There are little victories every day. Two of the earliest and biggest victories I remember were getting Net-a-Porter as an advertiser and receiving an email from the COO of Who What Wear saying that they wanted to talk.

Not only do you run rewardStyle, but you are also the founder of Amber Venz jewelry. Two companies and you’re only 24. Tell us about the jewelry line. And how do you do it all?

I started making jewelry because I found a pair of earrings that I wanted but could not afford. Once I learned to wire wrap, I started experimenting with more designs and materials and eventually my friends started asking to purchase my designs. Girls would drop off their homecoming dresses or party tops and ask me to build something to coordinate.

During college, while working at the small, high-end boutique (think mini-Barneys), I ended up selling my jewelry there for about four years. I used that time to slowly launch my own business. I created a logo, worked with a designer on my website, styled the jewelry shoots, and launched the line in the wholesale market. In 2011, I was named Best Jewelry Designer in Dallas by D Magazine, and Stanley Korshak was my biggest client.

In January of this year I had to put my jewelry line on hold to focus on rewardStyle. This decision was incredibly emotional as jewelry design is how I broke into the fashion industry; however, it was a stepping stone and I am now focusing on something that positively effects so many women (and men) in fashion. rewardStyle is much more important right now. But I’ll pick up the jewelry again one day.

You’ve worked in Los Angeles, Dallas, and New York… what is your favorite city to live in?
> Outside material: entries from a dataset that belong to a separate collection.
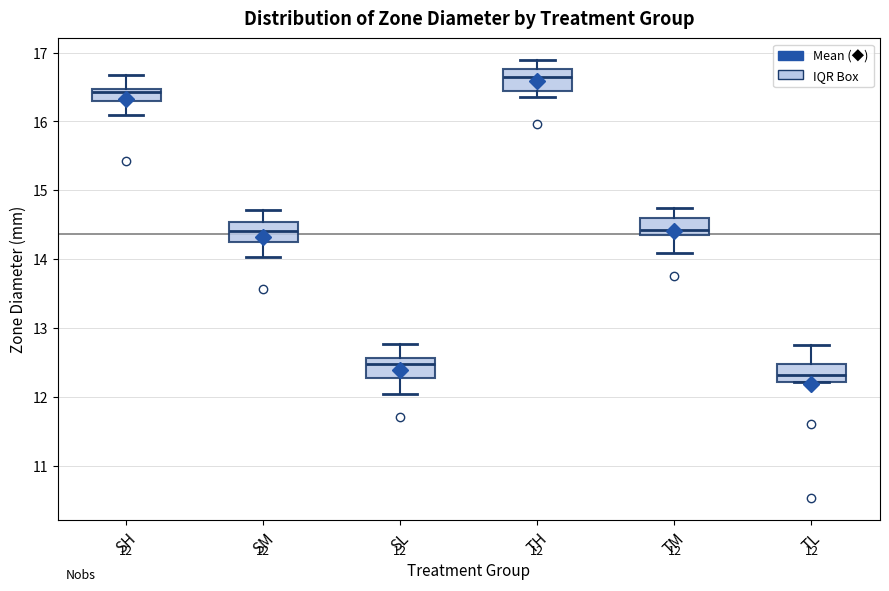

Which box has the lowest median line?

TL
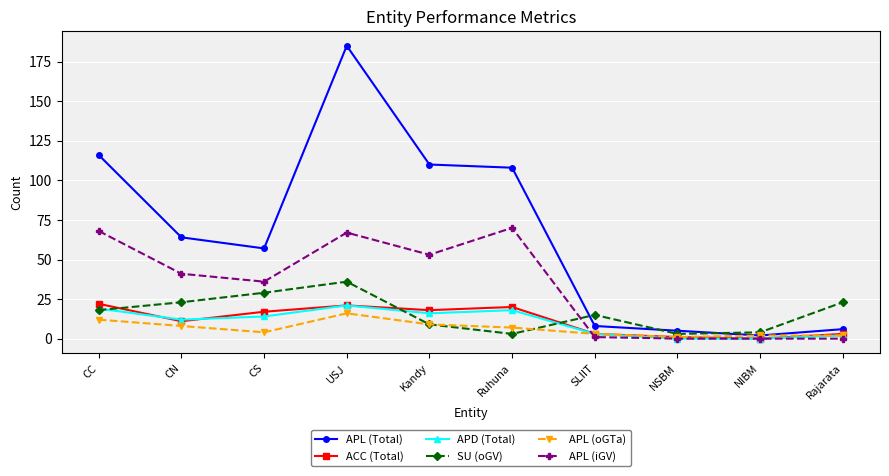

Reading right to left, transcribe all the data shown in this chart.

APL (Total): 6	2	5	8	108	110	185	57	64	116
ACC (Total): 3	0	1	3	20	18	21	17	11	22
APD (Total): 2	0	0	3	18	16	21	14	12	19
SU (oGV): 23	4	3	15	3	9	36	29	23	18
APL (oGTa): 2	2	1	3	7	9	16	4	8	12
APL (iGV): 0	0	0	1	70	53	67	36	41	68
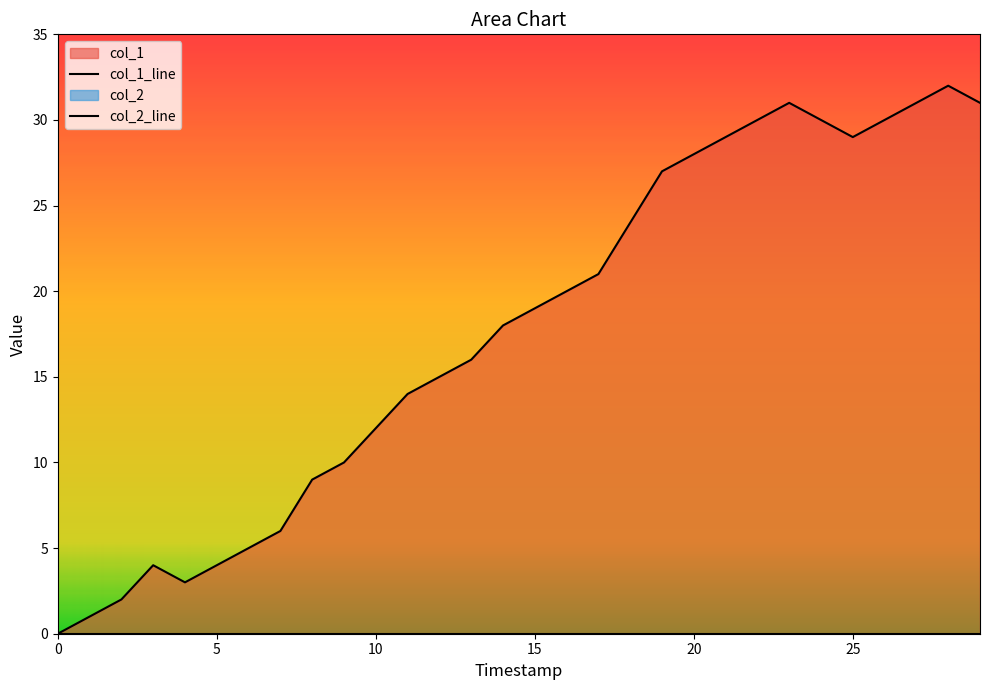

What is the difference between the col_1_line values at 24 and 0?

30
Work in? Build a career in? Why?
I will always say Dallas. Privately, I choose to live in Dallas because: I can have my own car, it takes at most 15 minutes to get anywhere I need to go, I can afford to live in a large apartment, almost every restaurant in town offers bottomless mimosas on the weekends, the weather is mild, the Mavs (I’m a huge basketball fan), southern boys, DFW has non-stop flights to anywhere I want to go, Dallas is right in the middle of the country (two hours to LA & two hours to NY), Neiman Marcus and 4510 bring in all the major designers you would ever want to meet, my family is here, I have invested my time in my Dallas relationships.